§ Extracted records
* * * *

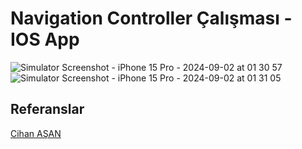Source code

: # Navigation Controller Çalışması - IOS App

![Simulator Screenshot - iPhone 15 Pro - 2024-09-02 at 01 30 57](https://github.com/user-attachments/assets/f2befb56-7bb0-4480-ae89-782b6a74a23f)
![Simulator Screenshot - iPhone 15 Pro - 2024-09-02 at 01 31 05](https://github.com/user-attachments/assets/edf95282-4b80-4785-9234-dff36bd89e16)




## Referanslar

[Cihan AŞAN](https://magnificentengineer.com/tr-tr/post/158/ios-navigation-controller-nas-l-eklenir-)
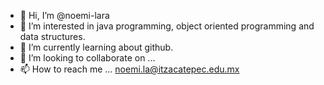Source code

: - 👋 Hi, I’m @noemi-lara
- 👀 I’m interested in java programming, object oriented programming and data structures. 
- 🌱 I’m currently learning about github.
- 💞️ I’m looking to collaborate on ...
- 📫 How to reach me ... noemi.la@itzacatepec.edu.mx

<!---
noemi-lara/noemi-lara is a ✨ special ✨ repository because its `README.temd` (this file) appears on your GitHub profile.
You can click the Preview link to take a look at your changes.
--->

* * * *

§ Task to complete
Say, as a bare number, how many lines of the data hold the string "iPhone".

§ Reply to the task
2